In-House Talent Matters
Most of us never worked in local government prior to joining the communication office. In fact, the thought that there might be an opportunity for a graphic designer, a newspaper journalist, a video producer, or a web developer and social media manager in government really never crossed our minds. What we all can attest to is the fact that working for local government provides a genuine sense of purpose that we were looking for but never really found in the private sector. There are lots of folks with the skills and abilities needed to develop content that will help engage the community. The goal of local government is to seek them out.
When newspapers were shuttering their print editions, we hired a local journalist who was also a professional photographer. We reviewed our contracts instead of spending money on vendors who didn’t really know our message. We were able to add a position and hire an online communication manager to make certain our social media and web messaging was as effective as it could be. Lastly, as turnover occurred and we had opportunity to fill vacancies, we hired individuals with specific talents to enhance our communication initiatives.
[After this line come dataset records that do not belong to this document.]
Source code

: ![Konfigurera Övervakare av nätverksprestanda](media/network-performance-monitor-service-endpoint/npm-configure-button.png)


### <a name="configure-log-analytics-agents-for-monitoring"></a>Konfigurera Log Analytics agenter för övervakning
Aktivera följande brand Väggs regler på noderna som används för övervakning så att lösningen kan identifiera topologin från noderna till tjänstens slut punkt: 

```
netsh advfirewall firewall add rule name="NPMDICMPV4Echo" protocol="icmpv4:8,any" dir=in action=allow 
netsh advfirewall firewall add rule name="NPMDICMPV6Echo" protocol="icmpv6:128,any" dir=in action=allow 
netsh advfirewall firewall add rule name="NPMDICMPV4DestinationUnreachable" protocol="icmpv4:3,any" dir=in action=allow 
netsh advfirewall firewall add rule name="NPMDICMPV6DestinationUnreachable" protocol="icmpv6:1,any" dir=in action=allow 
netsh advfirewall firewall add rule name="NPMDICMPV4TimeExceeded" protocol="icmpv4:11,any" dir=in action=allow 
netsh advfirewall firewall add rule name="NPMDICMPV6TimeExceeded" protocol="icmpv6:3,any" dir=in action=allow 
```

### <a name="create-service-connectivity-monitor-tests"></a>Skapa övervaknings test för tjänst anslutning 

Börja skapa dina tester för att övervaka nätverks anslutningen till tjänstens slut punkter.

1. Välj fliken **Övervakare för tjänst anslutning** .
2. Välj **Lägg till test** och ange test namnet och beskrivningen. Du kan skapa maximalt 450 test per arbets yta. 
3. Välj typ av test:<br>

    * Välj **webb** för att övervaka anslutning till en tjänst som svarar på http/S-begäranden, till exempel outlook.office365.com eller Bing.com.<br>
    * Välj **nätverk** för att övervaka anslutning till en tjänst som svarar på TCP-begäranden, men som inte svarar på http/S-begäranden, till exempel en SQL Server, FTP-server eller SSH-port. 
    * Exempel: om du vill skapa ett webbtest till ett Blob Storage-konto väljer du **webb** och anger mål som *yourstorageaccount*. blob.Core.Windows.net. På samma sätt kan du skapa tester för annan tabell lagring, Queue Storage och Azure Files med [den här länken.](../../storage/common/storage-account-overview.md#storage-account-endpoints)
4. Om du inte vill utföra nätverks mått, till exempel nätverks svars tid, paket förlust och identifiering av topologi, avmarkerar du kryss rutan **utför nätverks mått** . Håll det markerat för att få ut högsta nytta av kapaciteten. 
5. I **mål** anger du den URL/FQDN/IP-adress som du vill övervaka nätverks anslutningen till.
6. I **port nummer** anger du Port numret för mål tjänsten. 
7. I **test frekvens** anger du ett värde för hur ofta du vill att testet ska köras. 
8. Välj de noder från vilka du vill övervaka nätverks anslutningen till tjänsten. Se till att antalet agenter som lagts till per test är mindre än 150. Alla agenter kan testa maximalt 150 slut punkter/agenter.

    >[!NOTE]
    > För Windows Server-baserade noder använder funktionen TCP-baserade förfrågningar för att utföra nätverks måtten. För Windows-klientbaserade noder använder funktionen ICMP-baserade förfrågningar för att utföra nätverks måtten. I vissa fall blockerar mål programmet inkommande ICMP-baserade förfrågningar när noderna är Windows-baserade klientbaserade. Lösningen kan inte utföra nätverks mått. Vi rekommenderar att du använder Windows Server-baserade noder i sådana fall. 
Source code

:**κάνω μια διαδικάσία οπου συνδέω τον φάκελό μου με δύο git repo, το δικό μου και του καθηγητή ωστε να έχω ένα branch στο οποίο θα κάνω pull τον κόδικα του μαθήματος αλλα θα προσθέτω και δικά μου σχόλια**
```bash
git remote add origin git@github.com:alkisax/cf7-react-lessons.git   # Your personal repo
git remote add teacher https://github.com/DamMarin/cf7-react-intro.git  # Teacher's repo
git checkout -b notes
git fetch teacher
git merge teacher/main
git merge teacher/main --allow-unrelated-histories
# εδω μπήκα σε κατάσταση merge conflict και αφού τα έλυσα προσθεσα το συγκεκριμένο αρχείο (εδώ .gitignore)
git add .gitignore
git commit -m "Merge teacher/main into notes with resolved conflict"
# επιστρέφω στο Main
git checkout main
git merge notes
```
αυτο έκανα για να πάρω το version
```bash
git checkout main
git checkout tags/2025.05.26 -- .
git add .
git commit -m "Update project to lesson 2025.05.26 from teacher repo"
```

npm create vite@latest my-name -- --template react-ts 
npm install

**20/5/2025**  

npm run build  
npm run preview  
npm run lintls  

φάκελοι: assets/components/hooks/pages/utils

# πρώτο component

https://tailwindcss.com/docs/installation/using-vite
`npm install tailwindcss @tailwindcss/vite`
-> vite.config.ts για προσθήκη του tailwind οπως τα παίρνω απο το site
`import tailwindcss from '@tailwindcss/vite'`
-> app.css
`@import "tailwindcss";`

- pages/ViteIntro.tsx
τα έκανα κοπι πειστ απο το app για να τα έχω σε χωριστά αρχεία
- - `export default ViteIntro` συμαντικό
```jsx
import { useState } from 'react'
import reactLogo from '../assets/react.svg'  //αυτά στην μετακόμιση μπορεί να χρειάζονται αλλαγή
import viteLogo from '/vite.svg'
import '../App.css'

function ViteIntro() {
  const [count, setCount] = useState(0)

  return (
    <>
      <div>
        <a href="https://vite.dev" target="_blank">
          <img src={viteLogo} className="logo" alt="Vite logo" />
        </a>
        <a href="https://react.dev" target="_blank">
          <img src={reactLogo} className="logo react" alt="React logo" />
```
We brought on a graphic designer and we hired video producers who were used to working in the private sector in creative, fast-turnaround environments. Ultimately, we built a team that was able to perform the work that we often had to rely on others to carry out for us. We did so not by adding positions or increasing the budget. Rather, we reimagined how we used the resources already available to us by building a team that could produce content that would reach the community.
Be Active in the Community
Overall, public engagement is an art. If you are going to communicate in a specific medium (video, graphics, print, social media, etc.), then you need to make certain you have people with the talent to execute it effectively. Always focus on the goal of the message and have a true sense about what might work. Don’t be afraid to take risks, and always be true to the identity you set for the organization. Ultimately, there is no silver bullet to reaching the public. The most we can do is be present, tell our story, and be an active participant in conversations with the community. Only then will the public see government not as a bureaucracy, but as a member of the community and an equal voice with the people. Only then will we be able to truly engage with the public.